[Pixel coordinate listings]
* * * * * * *
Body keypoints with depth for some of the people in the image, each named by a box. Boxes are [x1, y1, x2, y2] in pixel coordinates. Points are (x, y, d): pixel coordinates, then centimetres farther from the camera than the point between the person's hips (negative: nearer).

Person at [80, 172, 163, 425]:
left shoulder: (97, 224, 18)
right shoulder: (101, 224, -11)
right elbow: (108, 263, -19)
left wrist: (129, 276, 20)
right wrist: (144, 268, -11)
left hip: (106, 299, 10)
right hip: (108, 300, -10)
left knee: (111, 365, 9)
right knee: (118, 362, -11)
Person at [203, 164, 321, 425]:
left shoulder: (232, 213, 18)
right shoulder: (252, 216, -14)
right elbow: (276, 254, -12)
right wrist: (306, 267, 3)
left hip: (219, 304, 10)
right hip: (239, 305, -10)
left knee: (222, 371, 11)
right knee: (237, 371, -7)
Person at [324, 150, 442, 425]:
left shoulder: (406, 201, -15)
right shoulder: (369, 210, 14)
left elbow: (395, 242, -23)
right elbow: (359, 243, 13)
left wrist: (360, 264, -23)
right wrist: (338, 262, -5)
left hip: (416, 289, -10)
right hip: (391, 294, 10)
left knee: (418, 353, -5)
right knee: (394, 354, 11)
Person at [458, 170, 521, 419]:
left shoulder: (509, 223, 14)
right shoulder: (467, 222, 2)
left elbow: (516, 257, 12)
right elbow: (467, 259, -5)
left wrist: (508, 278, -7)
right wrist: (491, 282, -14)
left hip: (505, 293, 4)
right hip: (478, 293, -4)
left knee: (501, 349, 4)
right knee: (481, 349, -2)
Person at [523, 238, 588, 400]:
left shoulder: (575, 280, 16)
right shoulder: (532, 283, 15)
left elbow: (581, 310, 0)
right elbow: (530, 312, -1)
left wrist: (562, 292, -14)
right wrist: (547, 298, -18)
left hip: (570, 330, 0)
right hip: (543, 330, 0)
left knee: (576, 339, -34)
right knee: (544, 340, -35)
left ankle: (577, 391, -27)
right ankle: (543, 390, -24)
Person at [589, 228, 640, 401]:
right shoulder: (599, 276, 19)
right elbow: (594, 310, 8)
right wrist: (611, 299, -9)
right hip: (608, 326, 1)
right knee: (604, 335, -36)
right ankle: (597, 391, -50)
* * * * * * *
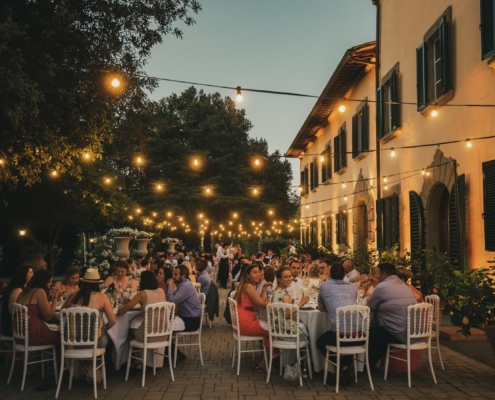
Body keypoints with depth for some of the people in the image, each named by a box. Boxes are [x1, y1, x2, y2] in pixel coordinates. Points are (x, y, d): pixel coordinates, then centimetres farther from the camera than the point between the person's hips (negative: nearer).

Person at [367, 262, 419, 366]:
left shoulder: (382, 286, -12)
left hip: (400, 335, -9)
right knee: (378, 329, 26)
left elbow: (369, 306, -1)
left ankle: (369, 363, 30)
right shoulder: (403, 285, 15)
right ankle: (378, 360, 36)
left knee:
* * * * * * *
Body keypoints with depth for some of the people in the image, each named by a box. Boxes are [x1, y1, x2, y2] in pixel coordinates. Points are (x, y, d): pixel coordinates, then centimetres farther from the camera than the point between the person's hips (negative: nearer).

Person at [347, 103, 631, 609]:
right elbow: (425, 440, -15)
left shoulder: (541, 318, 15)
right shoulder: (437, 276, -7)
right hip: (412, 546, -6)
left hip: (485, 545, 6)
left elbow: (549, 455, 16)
* * * * * * *
| Problem description |
With the line that has "right wrist: (306, 267, 3)" as the first and the line that has "right elbow: (359, 243, 13)" as the last, repeat exactly that run of lines above and no more.

| Expected answer |
right wrist: (306, 267, 3)
left hip: (219, 304, 10)
right hip: (239, 305, -10)
left knee: (222, 371, 11)
right knee: (237, 371, -7)
Person at [324, 150, 442, 425]:
left shoulder: (406, 201, -15)
right shoulder: (369, 210, 14)
left elbow: (395, 242, -23)
right elbow: (359, 243, 13)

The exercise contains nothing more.